Nothing but the line holding "tilt_deg: -1.5" and the lines after it, through the end of the records, should be set down, each exactly as it is.

> **Task material**:
== Segment start ==

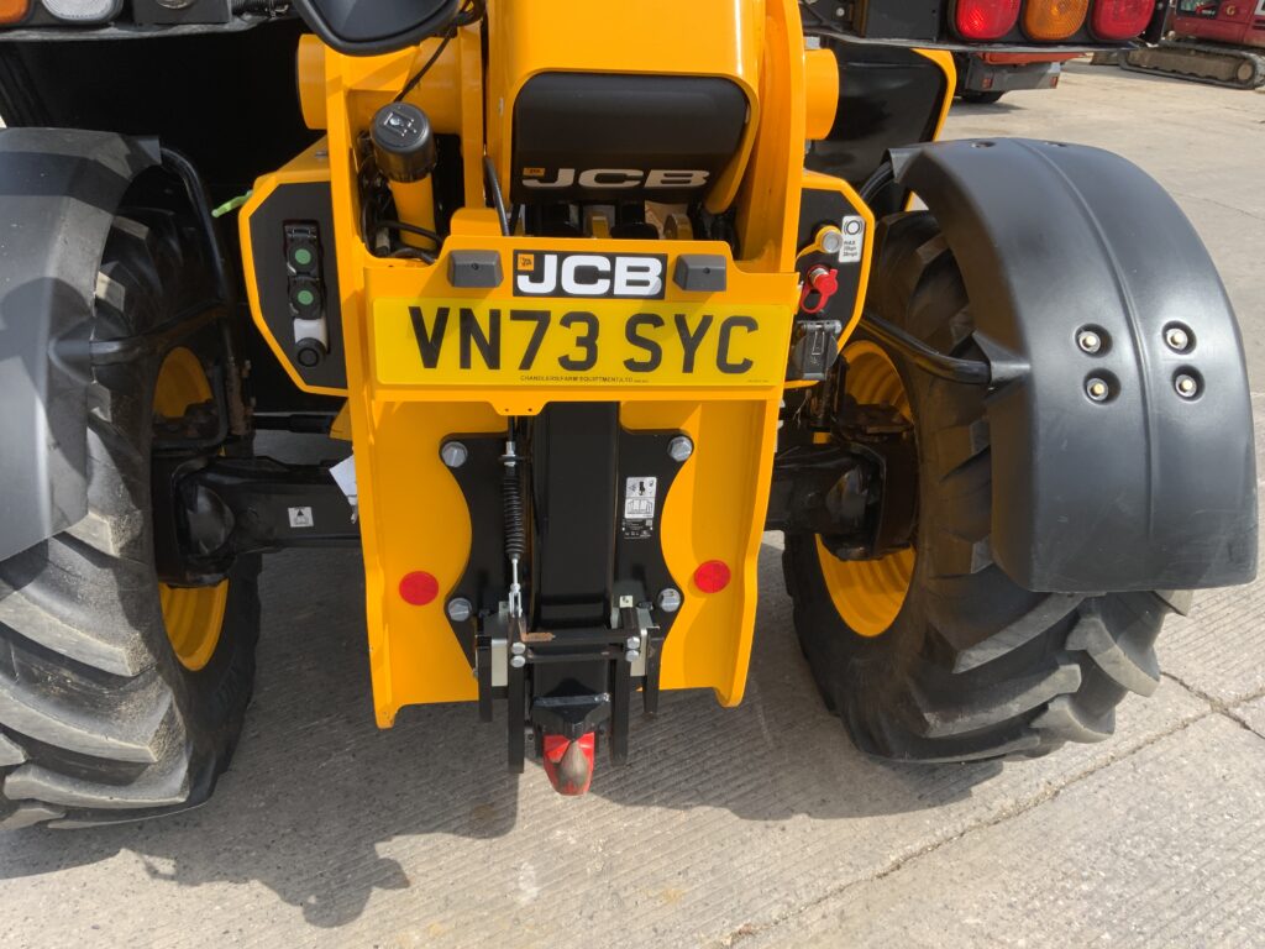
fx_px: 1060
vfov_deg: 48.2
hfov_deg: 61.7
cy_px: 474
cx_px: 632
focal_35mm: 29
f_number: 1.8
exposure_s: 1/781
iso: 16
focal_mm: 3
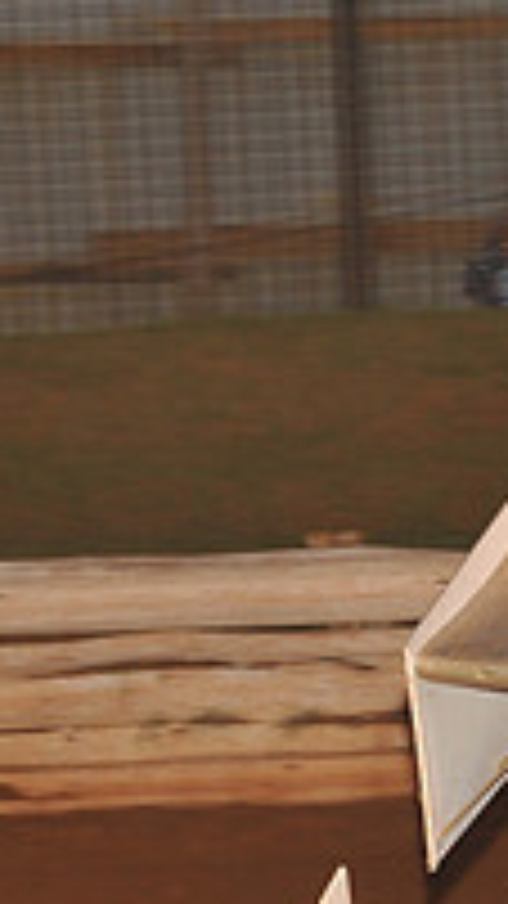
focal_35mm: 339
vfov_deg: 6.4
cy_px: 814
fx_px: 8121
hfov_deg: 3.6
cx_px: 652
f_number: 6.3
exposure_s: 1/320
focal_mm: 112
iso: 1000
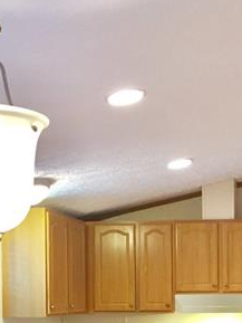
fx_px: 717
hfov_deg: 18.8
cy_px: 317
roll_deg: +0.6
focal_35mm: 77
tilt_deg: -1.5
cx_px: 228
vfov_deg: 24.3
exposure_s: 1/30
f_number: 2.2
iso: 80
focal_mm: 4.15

== Segment end ==

> **Answer to the exercise**:
tilt_deg: -1.5
cx_px: 228
vfov_deg: 24.3
exposure_s: 1/30
f_number: 2.2
iso: 80
focal_mm: 4.15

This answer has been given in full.